[Material for this task Boundary: Start]

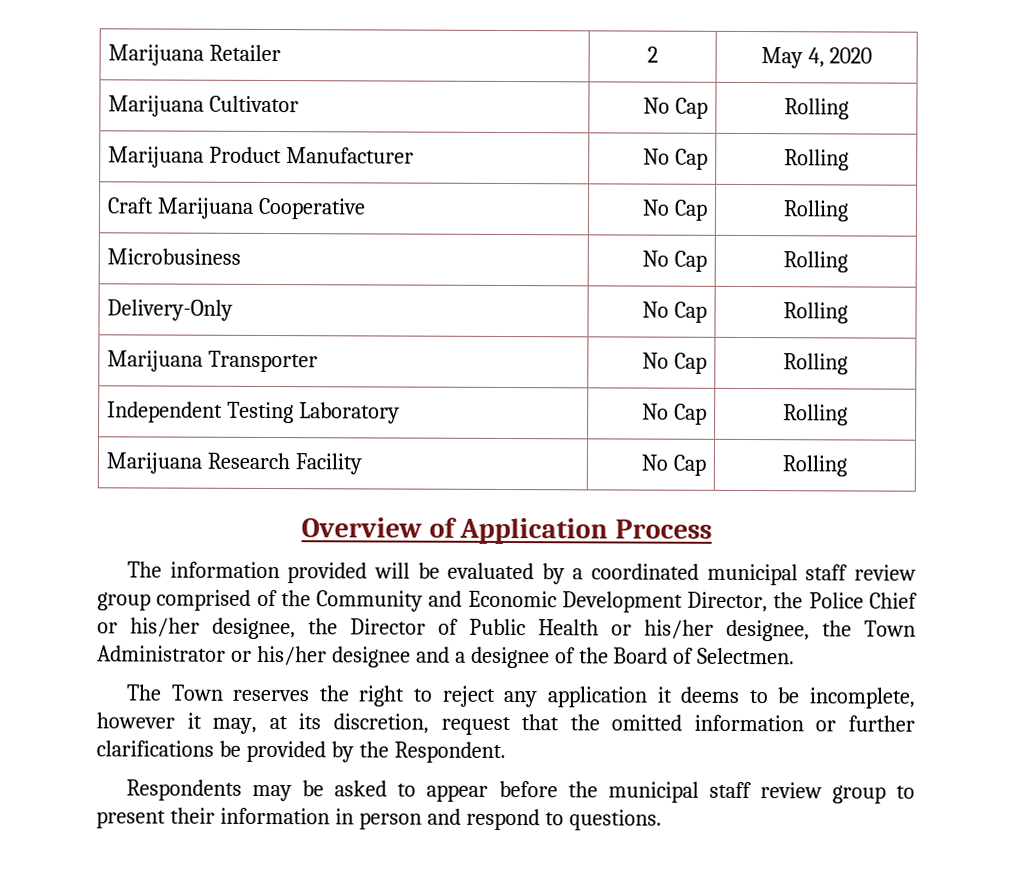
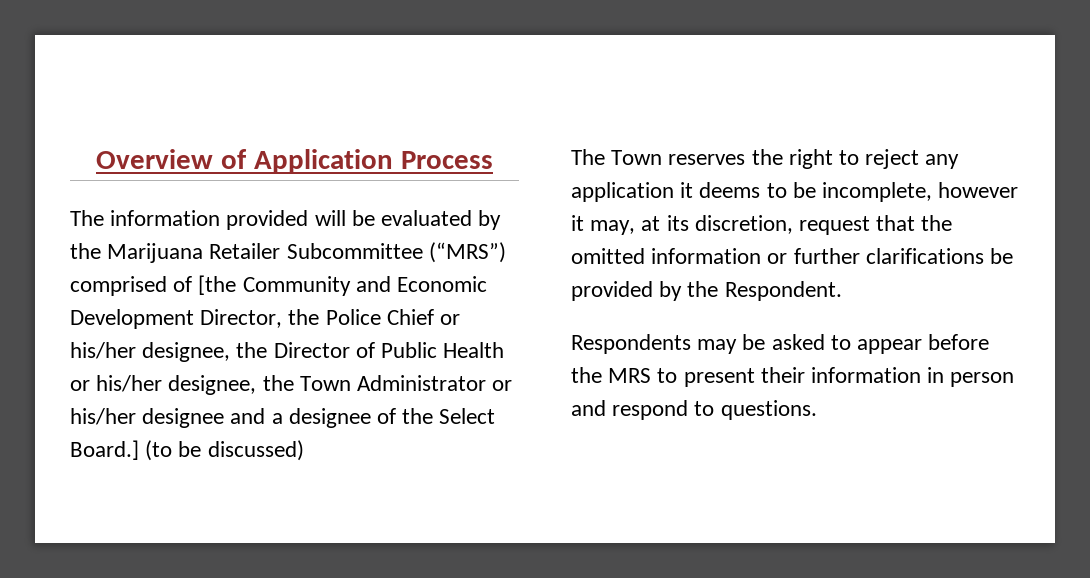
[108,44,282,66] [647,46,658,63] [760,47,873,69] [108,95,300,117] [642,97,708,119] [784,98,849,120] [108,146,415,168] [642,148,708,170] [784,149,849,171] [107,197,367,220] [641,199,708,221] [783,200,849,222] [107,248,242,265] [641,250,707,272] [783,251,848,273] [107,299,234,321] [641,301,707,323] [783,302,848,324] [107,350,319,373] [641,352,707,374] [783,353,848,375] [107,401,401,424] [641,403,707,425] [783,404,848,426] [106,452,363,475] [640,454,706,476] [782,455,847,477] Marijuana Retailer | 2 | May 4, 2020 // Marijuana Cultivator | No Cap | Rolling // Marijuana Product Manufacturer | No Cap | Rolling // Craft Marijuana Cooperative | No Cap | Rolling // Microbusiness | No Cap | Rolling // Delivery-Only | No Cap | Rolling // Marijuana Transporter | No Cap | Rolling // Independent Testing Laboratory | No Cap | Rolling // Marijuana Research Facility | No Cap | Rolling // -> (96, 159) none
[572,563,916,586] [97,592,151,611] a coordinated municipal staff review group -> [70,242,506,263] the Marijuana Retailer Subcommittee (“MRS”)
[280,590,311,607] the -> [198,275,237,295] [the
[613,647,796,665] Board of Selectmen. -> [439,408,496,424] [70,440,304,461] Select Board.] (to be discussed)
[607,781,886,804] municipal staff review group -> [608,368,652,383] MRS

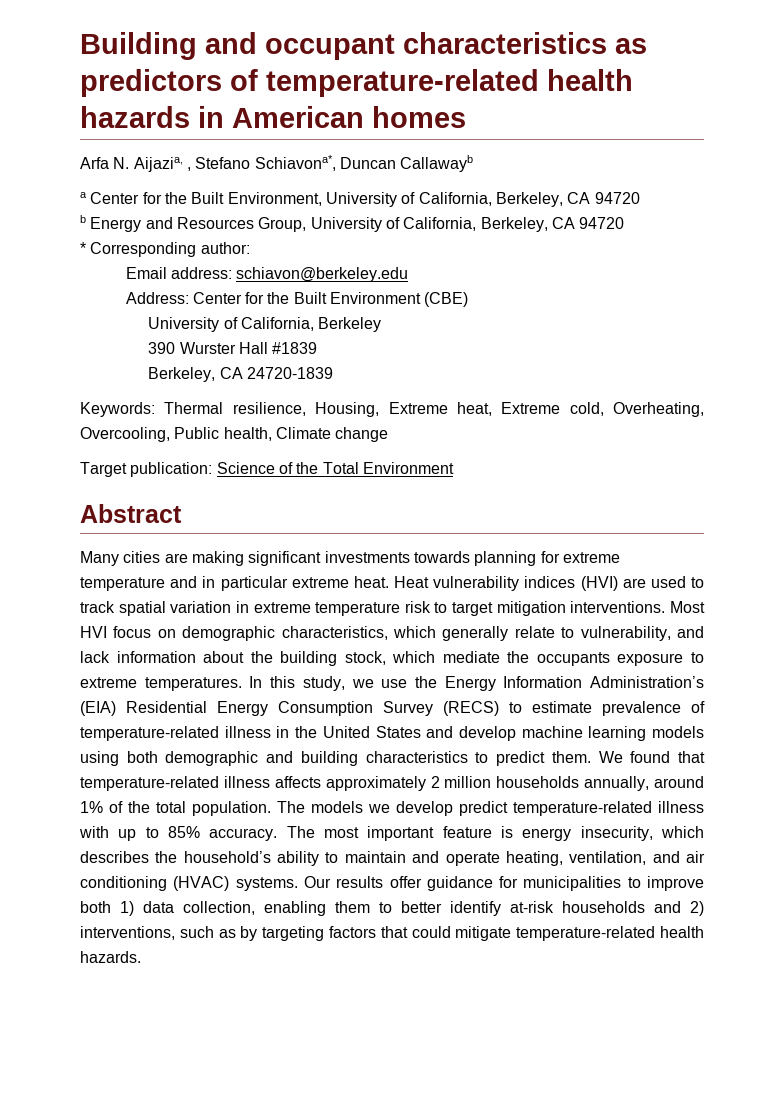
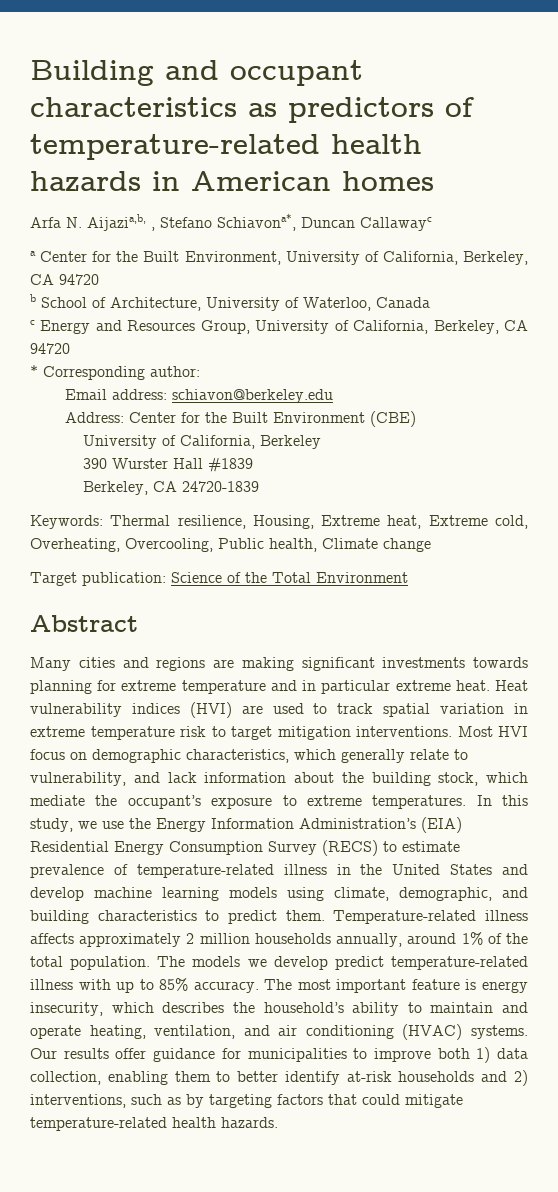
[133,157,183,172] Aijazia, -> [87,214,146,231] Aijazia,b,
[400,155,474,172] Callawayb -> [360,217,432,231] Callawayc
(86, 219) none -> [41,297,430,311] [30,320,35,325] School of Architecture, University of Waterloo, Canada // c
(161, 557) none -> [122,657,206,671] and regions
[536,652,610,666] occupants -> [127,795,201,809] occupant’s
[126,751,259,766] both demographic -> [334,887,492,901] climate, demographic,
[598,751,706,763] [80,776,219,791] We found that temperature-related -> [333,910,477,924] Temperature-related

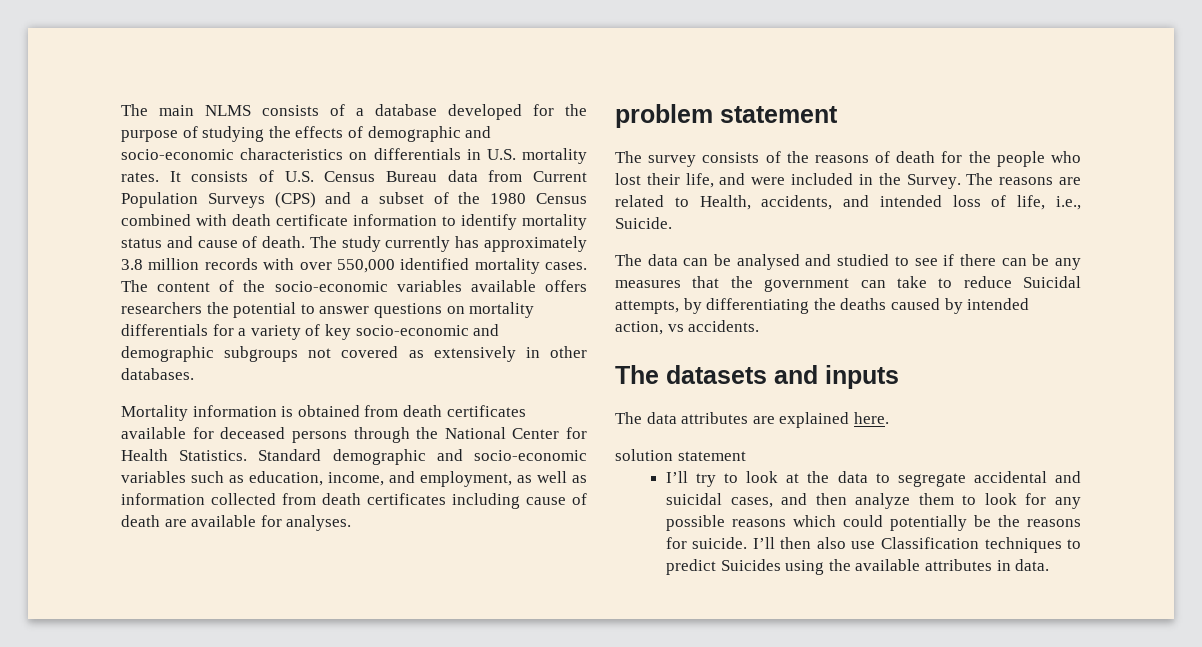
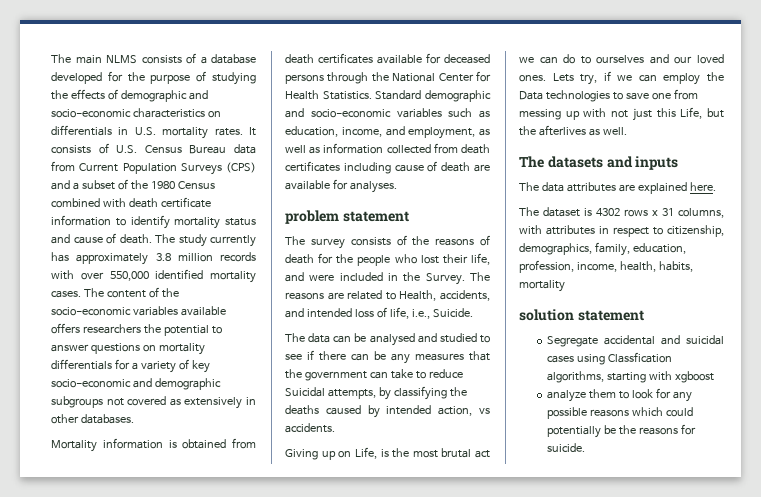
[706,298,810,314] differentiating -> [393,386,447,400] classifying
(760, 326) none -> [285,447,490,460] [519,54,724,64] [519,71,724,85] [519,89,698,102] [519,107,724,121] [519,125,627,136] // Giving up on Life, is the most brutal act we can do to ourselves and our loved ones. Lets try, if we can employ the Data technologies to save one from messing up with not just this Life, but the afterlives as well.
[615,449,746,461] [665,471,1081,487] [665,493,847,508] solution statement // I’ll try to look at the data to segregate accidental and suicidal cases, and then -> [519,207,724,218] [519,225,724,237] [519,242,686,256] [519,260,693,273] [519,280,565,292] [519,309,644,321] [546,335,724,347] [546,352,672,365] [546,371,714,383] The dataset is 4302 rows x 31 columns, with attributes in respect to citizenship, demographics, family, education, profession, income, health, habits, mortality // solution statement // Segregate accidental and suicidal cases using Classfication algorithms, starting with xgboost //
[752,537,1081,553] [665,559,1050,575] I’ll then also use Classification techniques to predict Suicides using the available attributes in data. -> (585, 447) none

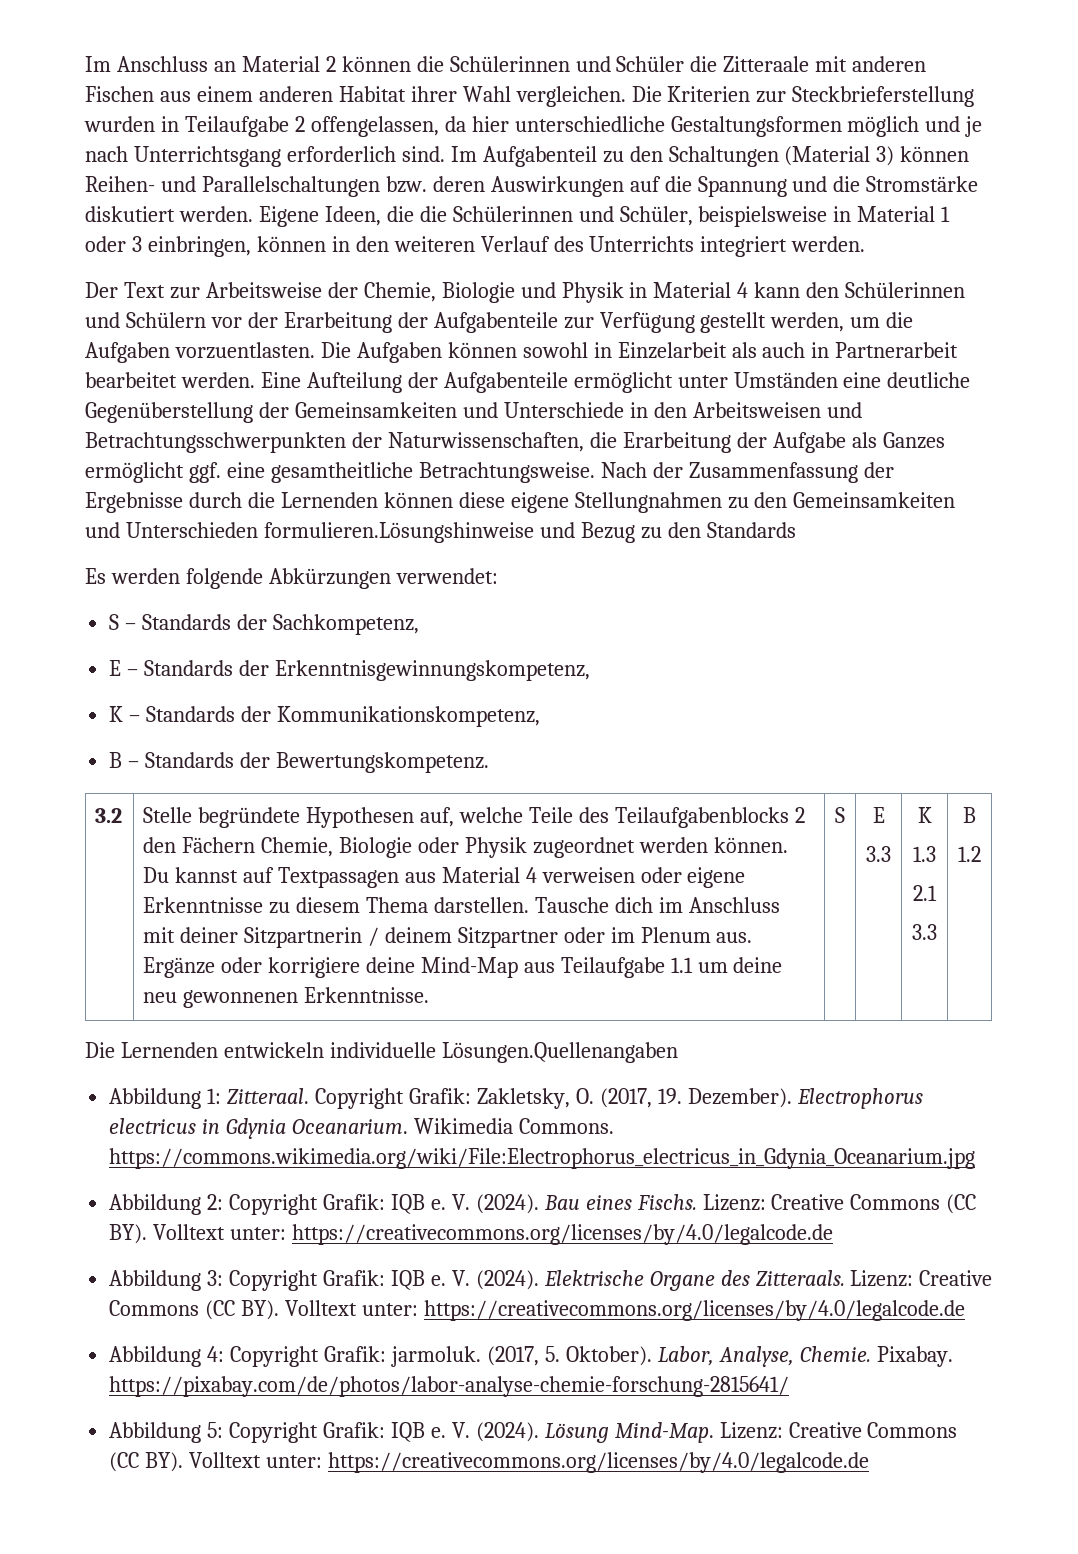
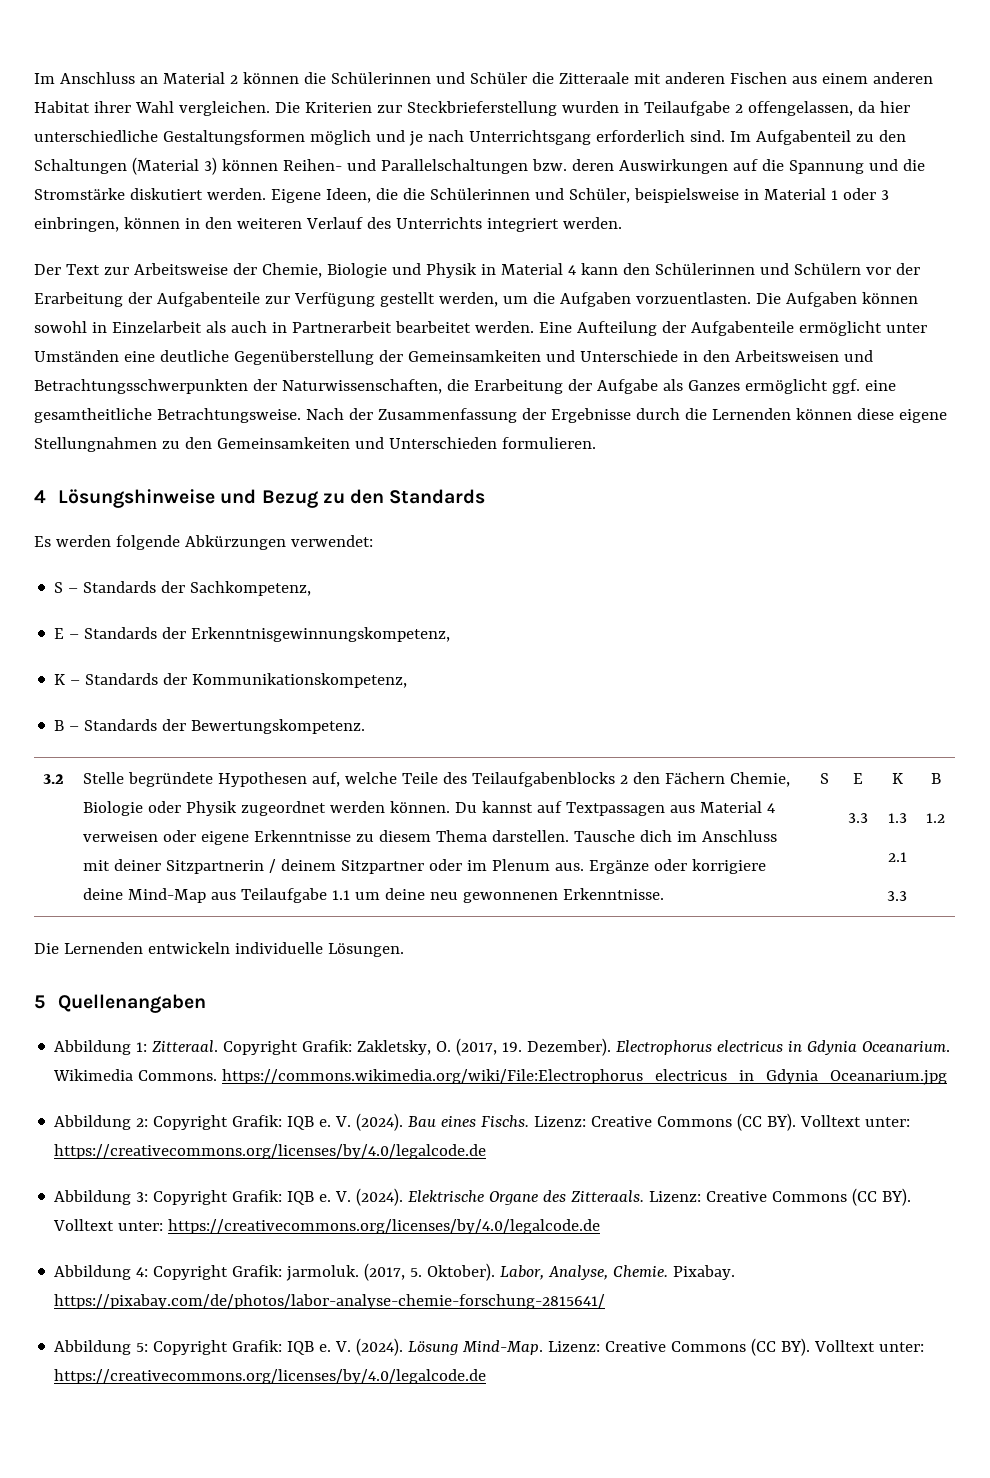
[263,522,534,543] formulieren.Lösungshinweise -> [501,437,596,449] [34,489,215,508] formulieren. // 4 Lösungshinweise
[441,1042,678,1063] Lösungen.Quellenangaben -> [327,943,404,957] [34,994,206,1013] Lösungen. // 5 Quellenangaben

[Material for this task Boundary: End]

## Instructions for the task:
An exact reproduction of the material is needed, without its images.

## Response to the task:
[108,44,282,66] [647,46,658,63] [760,47,873,69] [108,95,300,117] [642,97,708,119] [784,98,849,120] [108,146,415,168] [642,148,708,170] [784,149,849,171] [107,197,367,220] [641,199,708,221] [783,200,849,222] [107,248,242,265] [641,250,707,272] [783,251,848,273] [107,299,234,321] [641,301,707,323] [783,302,848,324] [107,350,319,373] [641,352,707,374] [783,353,848,375] [107,401,401,424] [641,403,707,425] [783,404,848,426] [106,452,363,475] [640,454,706,476] [782,455,847,477] Marijuana Retailer | 2 | May 4, 2020 // Marijuana Cultivator | No Cap | Rolling // Marijuana Product Manufacturer | No Cap | Rolling // Craft Marijuana Cooperative | No Cap | Rolling // Microbusiness | No Cap | Rolling // Delivery-Only | No Cap | Rolling // Marijuana Transporter | No Cap | Rolling // Independent Testing Laboratory | No Cap | Rolling // Marijuana Research Facility | No Cap | Rolling // -> (96, 159) none
[572,563,916,586] [97,592,151,611] a coordinated municipal staff review group -> [70,242,506,263] the Marijuana Retailer Subcommittee (“MRS”)
[280,590,311,607] the -> [198,275,237,295] [the
[613,647,796,665] Board of Selectmen. -> [439,408,496,424] [70,440,304,461] Select Board.] (to be discussed)
[607,781,886,804] municipal staff review group -> [608,368,652,383] MRS

[133,157,183,172] Aijazia, -> [87,214,146,231] Aijazia,b,
[400,155,474,172] Callawayb -> [360,217,432,231] Callawayc
(86, 219) none -> [41,297,430,311] [30,320,35,325] School of Architecture, University of Waterloo, Canada // c
(161, 557) none -> [122,657,206,671] and regions
[536,652,610,666] occupants -> [127,795,201,809] occupant’s
[126,751,259,766] both demographic -> [334,887,492,901] climate, demographic,
[598,751,706,763] [80,776,219,791] We found that temperature-related -> [333,910,477,924] Temperature-related

[706,298,810,314] differentiating -> [393,386,447,400] classifying
(760, 326) none -> [285,447,490,460] [519,54,724,64] [519,71,724,85] [519,89,698,102] [519,107,724,121] [519,125,627,136] // Giving up on Life, is the most brutal act we can do to ourselves and our loved ones. Lets try, if we can employ the Data technologies to save one from messing up with not just this Life, but the afterlives as well.
[615,449,746,461] [665,471,1081,487] [665,493,847,508] solution statement // I’ll try to look at the data to segregate accidental and suicidal cases, and then -> [519,207,724,218] [519,225,724,237] [519,242,686,256] [519,260,693,273] [519,280,565,292] [519,309,644,321] [546,335,724,347] [546,352,672,365] [546,371,714,383] The dataset is 4302 rows x 31 columns, with attributes in respect to citizenship, demographics, family, education, profession, income, health, habits, mortality // solution statement // Segregate accidental and suicidal cases using Classfication algorithms, starting with xgboost //
[752,537,1081,553] [665,559,1050,575] I’ll then also use Classification techniques to predict Suicides using the available attributes in data. -> (585, 447) none

[263,522,534,543] formulieren.Lösungshinweise -> [501,437,596,449] [34,489,215,508] formulieren. // 4 Lösungshinweise
[441,1042,678,1063] Lösungen.Quellenangaben -> [327,943,404,957] [34,994,206,1013] Lösungen. // 5 Quellenangaben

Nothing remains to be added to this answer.